Claude Millet signale le commentaire « idylle, petit poème ». C’est très intéressant aussi : Baudelaire identifie l’une des veines du roman.

Et Arnaud Laster apprécie l’élaboration sur le nom de Gilliatt.

Nicole Savy revient sur la fonction de ces notes : est-ce qu’il s’agit de ce que Baudelaire jugeait le plus important ? Ou bien, au contraire le moins important – ce qu’il a peur d’oublier… ? On ne peut pas le savoir.

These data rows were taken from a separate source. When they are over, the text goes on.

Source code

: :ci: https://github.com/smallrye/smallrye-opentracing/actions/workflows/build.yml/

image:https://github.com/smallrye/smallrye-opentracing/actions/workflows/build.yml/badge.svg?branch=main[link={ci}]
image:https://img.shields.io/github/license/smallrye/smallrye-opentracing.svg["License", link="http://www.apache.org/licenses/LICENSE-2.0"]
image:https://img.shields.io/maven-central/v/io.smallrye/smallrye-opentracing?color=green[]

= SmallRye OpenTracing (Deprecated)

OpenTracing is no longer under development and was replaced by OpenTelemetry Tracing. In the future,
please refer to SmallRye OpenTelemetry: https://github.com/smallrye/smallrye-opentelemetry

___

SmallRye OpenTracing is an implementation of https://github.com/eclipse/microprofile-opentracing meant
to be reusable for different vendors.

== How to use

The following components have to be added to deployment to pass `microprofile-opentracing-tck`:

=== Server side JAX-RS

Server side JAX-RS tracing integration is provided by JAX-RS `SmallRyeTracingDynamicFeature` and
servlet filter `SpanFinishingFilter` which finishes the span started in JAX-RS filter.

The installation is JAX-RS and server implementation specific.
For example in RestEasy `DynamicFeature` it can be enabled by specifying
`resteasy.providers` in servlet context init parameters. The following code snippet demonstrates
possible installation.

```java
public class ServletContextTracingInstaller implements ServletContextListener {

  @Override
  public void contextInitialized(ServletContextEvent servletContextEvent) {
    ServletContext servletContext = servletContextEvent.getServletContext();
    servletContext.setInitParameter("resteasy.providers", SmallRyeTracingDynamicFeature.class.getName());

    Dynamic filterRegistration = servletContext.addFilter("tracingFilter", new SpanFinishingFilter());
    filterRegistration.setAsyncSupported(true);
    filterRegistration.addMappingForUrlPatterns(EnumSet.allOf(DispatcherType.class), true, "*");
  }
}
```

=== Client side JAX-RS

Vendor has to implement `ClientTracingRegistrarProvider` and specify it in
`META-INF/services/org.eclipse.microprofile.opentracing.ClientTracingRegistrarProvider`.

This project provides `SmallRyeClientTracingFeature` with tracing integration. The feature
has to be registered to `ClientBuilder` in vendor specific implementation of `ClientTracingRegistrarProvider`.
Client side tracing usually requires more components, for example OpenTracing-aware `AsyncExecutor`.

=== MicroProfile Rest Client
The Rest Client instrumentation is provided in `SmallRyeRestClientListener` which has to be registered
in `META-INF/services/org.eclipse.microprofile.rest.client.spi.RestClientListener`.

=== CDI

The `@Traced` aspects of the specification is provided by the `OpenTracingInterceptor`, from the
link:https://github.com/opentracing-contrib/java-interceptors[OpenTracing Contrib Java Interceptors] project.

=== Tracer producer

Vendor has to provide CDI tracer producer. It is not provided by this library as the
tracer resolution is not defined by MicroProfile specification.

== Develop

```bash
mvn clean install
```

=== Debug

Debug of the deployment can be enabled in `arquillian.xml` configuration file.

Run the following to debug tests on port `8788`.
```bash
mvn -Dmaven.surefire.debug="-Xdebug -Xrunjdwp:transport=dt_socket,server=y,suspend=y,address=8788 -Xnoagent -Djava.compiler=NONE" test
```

Tristan Leroy signale que les derniers mots de Théophile Gautier sont aussi sur Hugo (sur Hernani). Il a été interrompu par une attaque au moment où il écrivait un article.

 

Les copeaux de Hugo

Pierre Georgel revient sur le mot copeaux. Hugo utilise-t-il ce mot pour désigner ce qui n’est pas utilisé dans le texte, pas ses notes préparatoires ?

Pas toujours, répond Jean-Marc Hovasse. Par exemple, dans les chemises des Burgraves, les copeaux sont les notes qu’il garde pour un réemploi.

Guy Rosa estime que Hugo appelle copeaux, ce qu’il a utilisé – le plus souvent le texte est barré de grands traits obliques ou en sinusoïde – et dont il se débarrasse d’une manière ou d’une autre. Hugo les utilise, les barre, puis les brûle.

Jean-Marc Hovasse signale que les deux intervenants ont raison : Hugo utilise le mot dans les deux sens. À Pierre Georgel, qui appelle de ses vœux une étude sur l’emploi hugolien de ce terme, Jean-Marc Hovasse répond qu’il vient de la réaliser : elle sortira dans la revue Genesis, en décembre.